Rewrite every one of the records below, replacing each occurrence of "Saturday" with "Sat" and leaving everything else unchanged.

Exercise material

- - - -

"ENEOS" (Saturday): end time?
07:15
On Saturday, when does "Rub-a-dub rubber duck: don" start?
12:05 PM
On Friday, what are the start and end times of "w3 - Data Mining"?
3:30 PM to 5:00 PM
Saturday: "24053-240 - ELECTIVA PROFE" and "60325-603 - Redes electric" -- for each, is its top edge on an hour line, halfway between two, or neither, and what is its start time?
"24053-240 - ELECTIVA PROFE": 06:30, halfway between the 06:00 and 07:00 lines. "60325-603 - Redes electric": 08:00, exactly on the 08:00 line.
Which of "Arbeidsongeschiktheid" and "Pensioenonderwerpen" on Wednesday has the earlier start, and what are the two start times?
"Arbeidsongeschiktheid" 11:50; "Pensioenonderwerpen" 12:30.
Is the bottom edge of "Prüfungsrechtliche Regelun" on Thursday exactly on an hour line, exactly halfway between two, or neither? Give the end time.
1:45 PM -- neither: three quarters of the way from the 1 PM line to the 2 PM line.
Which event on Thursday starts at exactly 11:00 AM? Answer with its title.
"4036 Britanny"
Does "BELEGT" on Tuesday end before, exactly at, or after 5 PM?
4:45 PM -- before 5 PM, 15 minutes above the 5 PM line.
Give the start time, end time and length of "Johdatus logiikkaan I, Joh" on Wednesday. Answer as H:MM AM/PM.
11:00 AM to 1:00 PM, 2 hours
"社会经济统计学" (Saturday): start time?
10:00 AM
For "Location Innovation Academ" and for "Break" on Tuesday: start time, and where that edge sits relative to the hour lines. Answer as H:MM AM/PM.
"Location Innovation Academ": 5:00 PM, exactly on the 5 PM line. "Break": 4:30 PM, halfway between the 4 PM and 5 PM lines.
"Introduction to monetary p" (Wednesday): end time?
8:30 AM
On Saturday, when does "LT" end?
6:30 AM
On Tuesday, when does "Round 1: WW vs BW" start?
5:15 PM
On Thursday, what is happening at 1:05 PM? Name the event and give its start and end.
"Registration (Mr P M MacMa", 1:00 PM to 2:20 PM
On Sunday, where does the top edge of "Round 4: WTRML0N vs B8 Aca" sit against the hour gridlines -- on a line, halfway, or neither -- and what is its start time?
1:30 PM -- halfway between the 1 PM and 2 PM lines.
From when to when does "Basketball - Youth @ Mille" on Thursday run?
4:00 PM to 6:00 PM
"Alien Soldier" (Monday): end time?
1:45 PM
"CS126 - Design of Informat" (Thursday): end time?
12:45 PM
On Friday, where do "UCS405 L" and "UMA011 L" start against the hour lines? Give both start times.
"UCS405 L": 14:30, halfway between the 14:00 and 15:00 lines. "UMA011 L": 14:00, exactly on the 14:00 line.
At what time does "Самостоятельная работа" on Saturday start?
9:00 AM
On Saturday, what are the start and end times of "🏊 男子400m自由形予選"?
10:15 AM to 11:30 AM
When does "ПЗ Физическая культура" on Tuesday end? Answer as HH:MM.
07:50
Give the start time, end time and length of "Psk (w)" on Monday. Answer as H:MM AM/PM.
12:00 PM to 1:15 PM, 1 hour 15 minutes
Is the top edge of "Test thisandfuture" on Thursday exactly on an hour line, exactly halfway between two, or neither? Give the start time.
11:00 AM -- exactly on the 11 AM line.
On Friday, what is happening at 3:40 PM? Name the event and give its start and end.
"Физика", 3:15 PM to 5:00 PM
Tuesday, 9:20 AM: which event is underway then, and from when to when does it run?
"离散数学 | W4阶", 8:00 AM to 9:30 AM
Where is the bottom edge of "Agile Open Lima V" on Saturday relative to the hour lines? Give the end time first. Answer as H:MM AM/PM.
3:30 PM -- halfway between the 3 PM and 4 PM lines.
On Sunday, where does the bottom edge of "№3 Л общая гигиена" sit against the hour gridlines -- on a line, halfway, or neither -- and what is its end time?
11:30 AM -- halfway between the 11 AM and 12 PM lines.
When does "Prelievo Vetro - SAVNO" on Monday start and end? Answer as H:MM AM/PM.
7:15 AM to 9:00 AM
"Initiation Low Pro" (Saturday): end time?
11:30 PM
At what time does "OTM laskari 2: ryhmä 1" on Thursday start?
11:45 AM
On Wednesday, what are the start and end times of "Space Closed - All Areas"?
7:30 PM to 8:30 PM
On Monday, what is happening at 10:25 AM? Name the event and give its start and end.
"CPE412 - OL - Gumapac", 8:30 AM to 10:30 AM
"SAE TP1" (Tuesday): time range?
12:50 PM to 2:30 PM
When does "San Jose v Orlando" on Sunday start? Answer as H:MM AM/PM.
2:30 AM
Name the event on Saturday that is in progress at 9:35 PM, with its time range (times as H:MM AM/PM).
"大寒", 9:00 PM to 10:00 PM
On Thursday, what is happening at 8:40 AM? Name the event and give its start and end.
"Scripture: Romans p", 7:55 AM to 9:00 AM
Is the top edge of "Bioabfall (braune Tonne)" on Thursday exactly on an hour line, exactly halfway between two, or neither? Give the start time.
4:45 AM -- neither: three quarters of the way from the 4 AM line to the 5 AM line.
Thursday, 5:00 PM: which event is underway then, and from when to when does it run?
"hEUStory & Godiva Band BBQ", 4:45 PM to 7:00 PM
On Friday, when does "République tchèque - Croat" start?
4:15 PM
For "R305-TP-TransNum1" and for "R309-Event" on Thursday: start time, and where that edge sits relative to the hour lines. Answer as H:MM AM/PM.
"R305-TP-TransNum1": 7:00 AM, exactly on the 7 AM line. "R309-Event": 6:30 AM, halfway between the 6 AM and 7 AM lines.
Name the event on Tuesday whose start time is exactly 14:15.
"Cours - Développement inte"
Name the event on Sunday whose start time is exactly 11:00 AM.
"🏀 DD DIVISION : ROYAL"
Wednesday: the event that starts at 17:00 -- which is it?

- - - -

Task answer
"ENEOS" (Sat): end time?
07:15
On Sat, when does "Rub-a-dub rubber duck: don" start?
12:05 PM
On Friday, what are the start and end times of "w3 - Data Mining"?
3:30 PM to 5:00 PM
Sat: "24053-240 - ELECTIVA PROFE" and "60325-603 - Redes electric" -- for each, is its top edge on an hour line, halfway between two, or neither, and what is its start time?
"24053-240 - ELECTIVA PROFE": 06:30, halfway between the 06:00 and 07:00 lines. "60325-603 - Redes electric": 08:00, exactly on the 08:00 line.
Which of "Arbeidsongeschiktheid" and "Pensioenonderwerpen" on Wednesday has the earlier start, and what are the two start times?
"Arbeidsongeschiktheid" 11:50; "Pensioenonderwerpen" 12:30.
Is the bottom edge of "Prüfungsrechtliche Regelun" on Thursday exactly on an hour line, exactly halfway between two, or neither? Give the end time.
1:45 PM -- neither: three quarters of the way from the 1 PM line to the 2 PM line.
Which event on Thursday starts at exactly 11:00 AM? Answer with its title.
"4036 Britanny"
Does "BELEGT" on Tuesday end before, exactly at, or after 5 PM?
4:45 PM -- before 5 PM, 15 minutes above the 5 PM line.
Give the start time, end time and length of "Johdatus logiikkaan I, Joh" on Wednesday. Answer as H:MM AM/PM.
11:00 AM to 1:00 PM, 2 hours
"社会经济统计学" (Sat): start time?
10:00 AM
For "Location Innovation Academ" and for "Break" on Tuesday: start time, and where that edge sits relative to the hour lines. Answer as H:MM AM/PM.
"Location Innovation Academ": 5:00 PM, exactly on the 5 PM line. "Break": 4:30 PM, halfway between the 4 PM and 5 PM lines.
"Introduction to monetary p" (Wednesday): end time?
8:30 AM
On Sat, when does "LT" end?
6:30 AM
On Tuesday, when does "Round 1: WW vs BW" start?
5:15 PM
On Thursday, what is happening at 1:05 PM? Name the event and give its start and end.
"Registration (Mr P M MacMa", 1:00 PM to 2:20 PM
On Sunday, where does the top edge of "Round 4: WTRML0N vs B8 Aca" sit against the hour gridlines -- on a line, halfway, or neither -- and what is its start time?
1:30 PM -- halfway between the 1 PM and 2 PM lines.
From when to when does "Basketball - Youth @ Mille" on Thursday run?
4:00 PM to 6:00 PM
"Alien Soldier" (Monday): end time?
1:45 PM
"CS126 - Design of Informat" (Thursday): end time?
12:45 PM
On Friday, where do "UCS405 L" and "UMA011 L" start against the hour lines? Give both start times.
"UCS405 L": 14:30, halfway between the 14:00 and 15:00 lines. "UMA011 L": 14:00, exactly on the 14:00 line.
At what time does "Самостоятельная работа" on Sat start?
9:00 AM
On Sat, what are the start and end times of "🏊 男子400m自由形予選"?
10:15 AM to 11:30 AM
When does "ПЗ Физическая культура" on Tuesday end? Answer as HH:MM.
07:50
Give the start time, end time and length of "Psk (w)" on Monday. Answer as H:MM AM/PM.
12:00 PM to 1:15 PM, 1 hour 15 minutes
Is the top edge of "Test thisandfuture" on Thursday exactly on an hour line, exactly halfway between two, or neither? Give the start time.
11:00 AM -- exactly on the 11 AM line.
On Friday, what is happening at 3:40 PM? Name the event and give its start and end.
"Физика", 3:15 PM to 5:00 PM
Tuesday, 9:20 AM: which event is underway then, and from when to when does it run?
"离散数学 | W4阶", 8:00 AM to 9:30 AM
Where is the bottom edge of "Agile Open Lima V" on Sat relative to the hour lines? Give the end time first. Answer as H:MM AM/PM.
3:30 PM -- halfway between the 3 PM and 4 PM lines.
On Sunday, where does the bottom edge of "№3 Л общая гигиена" sit against the hour gridlines -- on a line, halfway, or neither -- and what is its end time?
11:30 AM -- halfway between the 11 AM and 12 PM lines.
When does "Prelievo Vetro - SAVNO" on Monday start and end? Answer as H:MM AM/PM.
7:15 AM to 9:00 AM
"Initiation Low Pro" (Sat): end time?
11:30 PM
At what time does "OTM laskari 2: ryhmä 1" on Thursday start?
11:45 AM
On Wednesday, what are the start and end times of "Space Closed - All Areas"?
7:30 PM to 8:30 PM
On Monday, what is happening at 10:25 AM? Name the event and give its start and end.
"CPE412 - OL - Gumapac", 8:30 AM to 10:30 AM
"SAE TP1" (Tuesday): time range?
12:50 PM to 2:30 PM
When does "San Jose v Orlando" on Sunday start? Answer as H:MM AM/PM.
2:30 AM
Name the event on Sat that is in progress at 9:35 PM, with its time range (times as H:MM AM/PM).
"大寒", 9:00 PM to 10:00 PM
On Thursday, what is happening at 8:40 AM? Name the event and give its start and end.
"Scripture: Romans p", 7:55 AM to 9:00 AM
Is the top edge of "Bioabfall (braune Tonne)" on Thursday exactly on an hour line, exactly halfway between two, or neither? Give the start time.
4:45 AM -- neither: three quarters of the way from the 4 AM line to the 5 AM line.
Thursday, 5:00 PM: which event is underway then, and from when to when does it run?
"hEUStory & Godiva Band BBQ", 4:45 PM to 7:00 PM
On Friday, when does "République tchèque - Croat" start?
4:15 PM
For "R305-TP-TransNum1" and for "R309-Event" on Thursday: start time, and where that edge sits relative to the hour lines. Answer as H:MM AM/PM.
"R305-TP-TransNum1": 7:00 AM, exactly on the 7 AM line. "R309-Event": 6:30 AM, halfway between the 6 AM and 7 AM lines.
Name the event on Tuesday whose start time is exactly 14:15.
"Cours - Développement inte"
Name the event on Sunday whose start time is exactly 11:00 AM.
"🏀 DD DIVISION : ROYAL"
Wednesday: the event that starts at 17:00 -- which is it?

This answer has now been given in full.